Woolly jumpers.  Well he got those early because I spotted a sale and it seemed silly to let the man freeze.  More to the point, he might have just gone out and got them himself, and I'd have felt a twit offering up gift wrapped jumpers when he was wearing one already.

iTunes vouchers.  These are duller than ditchwater in terms of imagination, but are never a bad thing to give a music nut.

Aga oven mitt.  Just one.  They turned out to be vastly expensive.  For those not in the know, an Aga is a heavenly piece of kitchen kit.  We'd craved one for years and when we bought the house here, it had one.  The trick with an Aga is that it needs special oven gloves as the ovens are huge and go back a long way.  You need not gloves, but gauntlets.

Witness the aweome power of the +3 Aga Oven Gauntlet.  Protection from fire and careless application of fingers to cake tins.  +2 to saving throws from random application of pan handles to flesh.

Ipad keyboard.  This is the bit I'm really proud of.  I asked around some technologically minded male friends and they all came up with "get a keyboard for that ipad".  So I did.  And it works.   And Mr Rev is a happy penguin today.

Not a book in sight.  That's almost unheard of.

And now to make the toffee apple spice cake in vast quantities.

The gamers are coming around this evening and we'll eat a lot, chat a lot and roll more than a few dice.  It should be a good day.

Friday, 7 October 2011

Cake

I have a couple of cakes to make in the next few days.  Mr Rev's birthday cake and a cake for a dear friend who weds his partner next week in Edinburgh Castle.

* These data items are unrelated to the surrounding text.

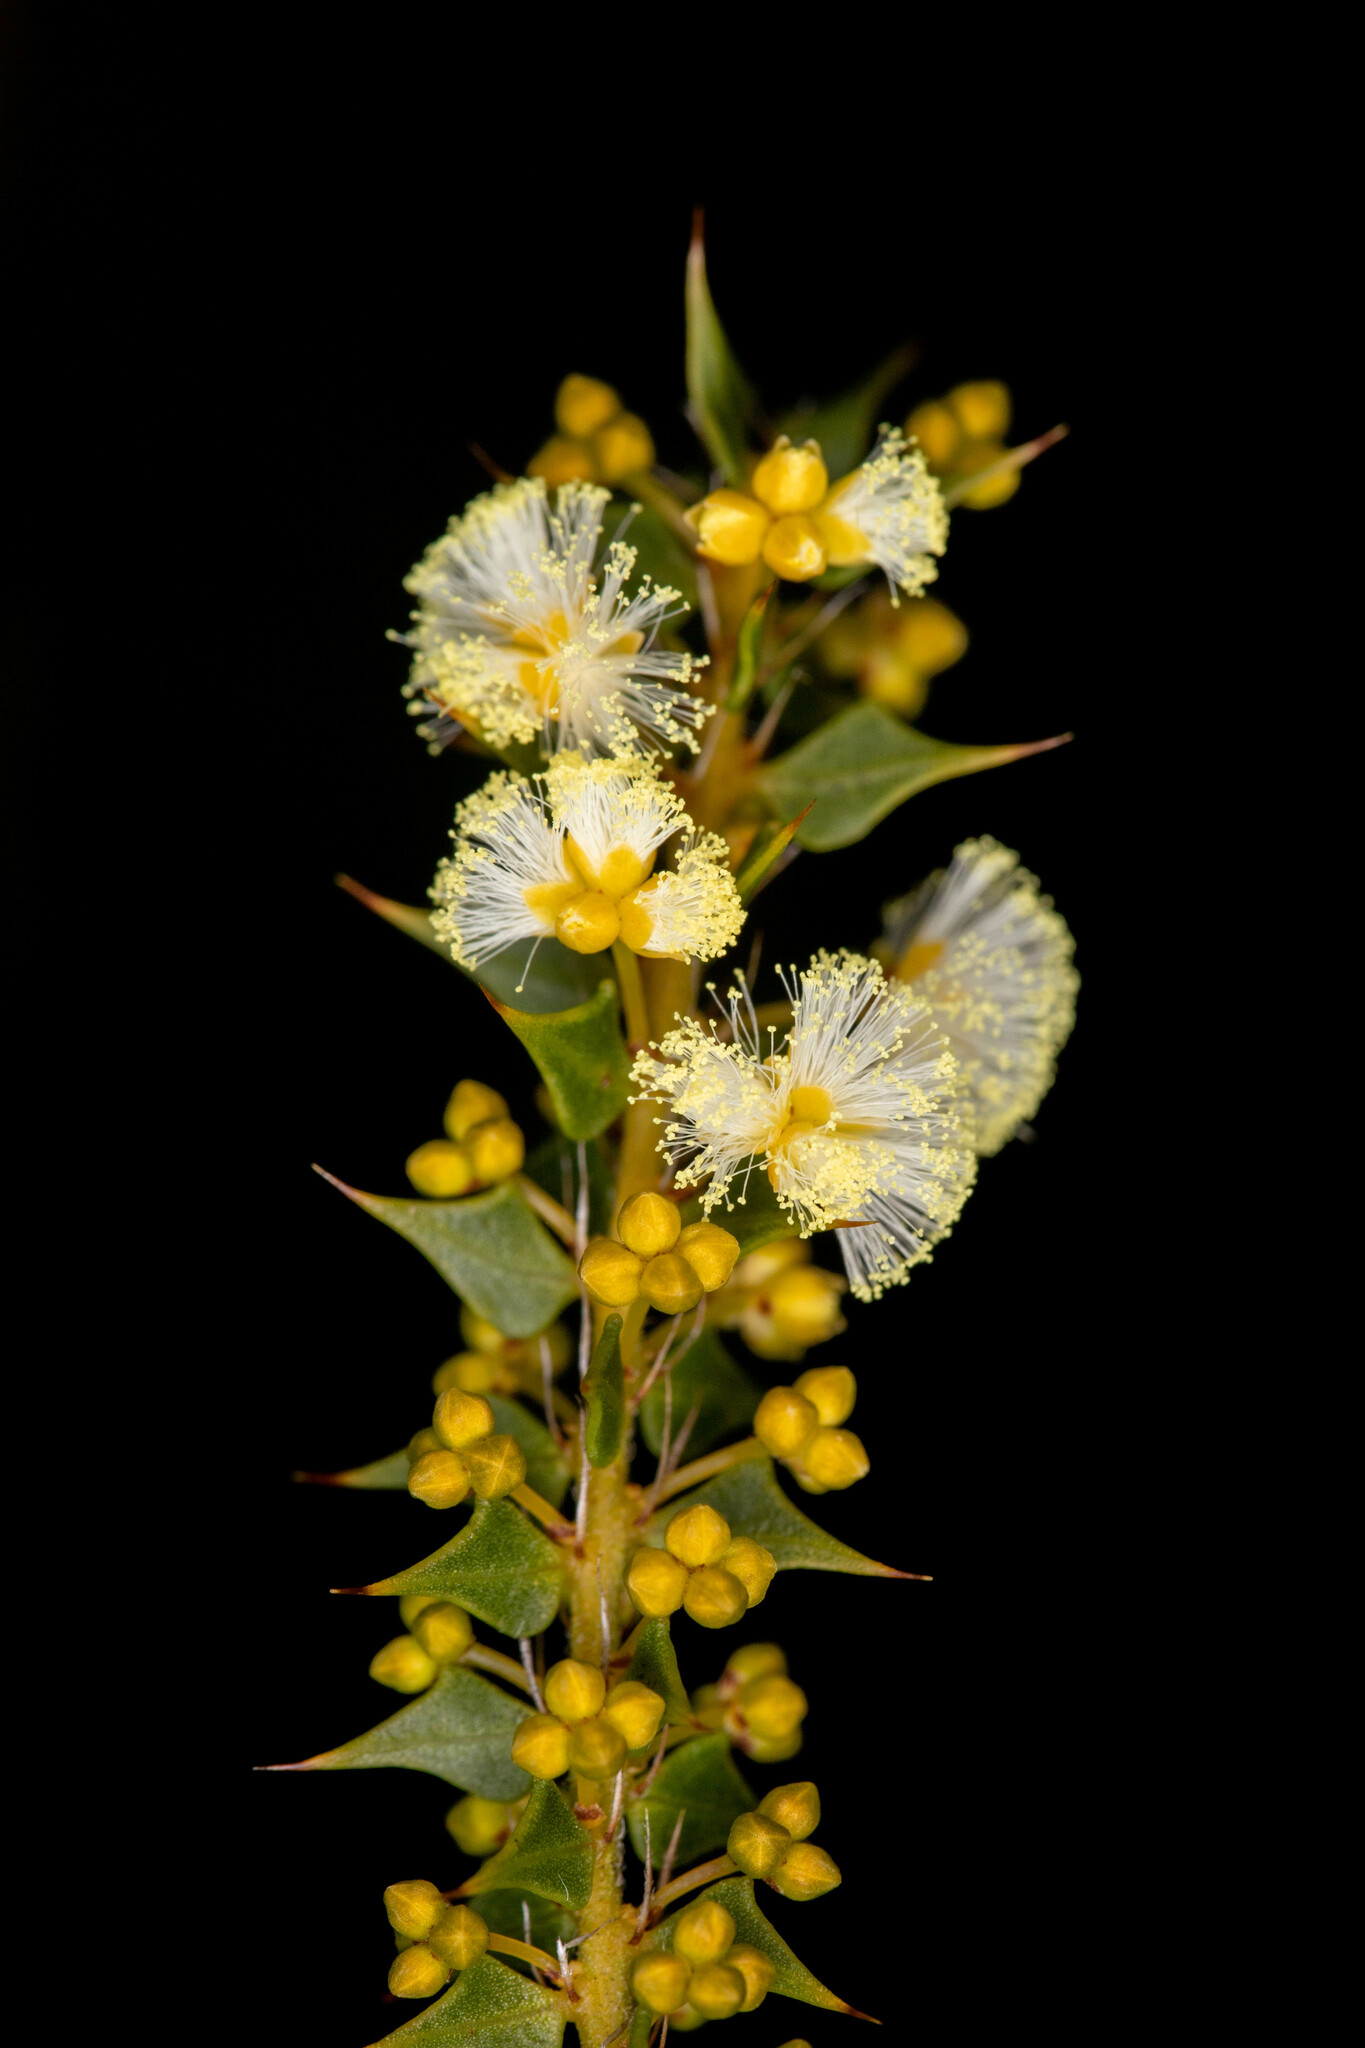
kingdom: Plantae
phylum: Tracheophyta
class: Magnoliopsida
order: Fabales
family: Fabaceae
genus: Acacia
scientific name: Acacia hastulata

The end of September sees the start of the birthday season in our primary social circle, with everyone born at one end of the year.  Our gaming group are a cheerfully social bunch, so in the past we've done a lot of celebrating with themed cakes.  My usual partner in crime for these events is hors de combat due to the recent arrival of her son, and the gaming as a whole has dropped off a little, but we continue to go to some trouble to celebrate birthdays.  Go us.

Not the right wedding cake.  This was a white chocolate monster made last year for two of the gaming group who got married to each other.  Or rather, the first of the two pairs of gaming group members who married each other.  Shutting up now.  The caption is practically longer than the post.


Sunday is Mr Rev's mumblety-mumblety birthday.  I'm being cautious about this not because he's paranoid about his age, but because I can't remember how old he is.  For that matter I mostly can't remember how old I am either without serious thought.  Anyway, the gamers are coming around on Sunday evening and we'll let him try to kill us as a treat.

The cakes in question will both be fun to make.  Mr Rev wants a toffee apple spice cake and the wedding thing is going to be the darkest of dark chocolate sloshed through with homemade plum brandy.  I need, therefore, to do some shopping.

Coxes apples - the sort that disintegrate gently on cooking
Bag of Werhter's toffees
85% dark chocolate
Edible gold leaf or similar


This is a good list.  Every item is absolutely needful and all of them look indulgent.  Well, maybe not the apples.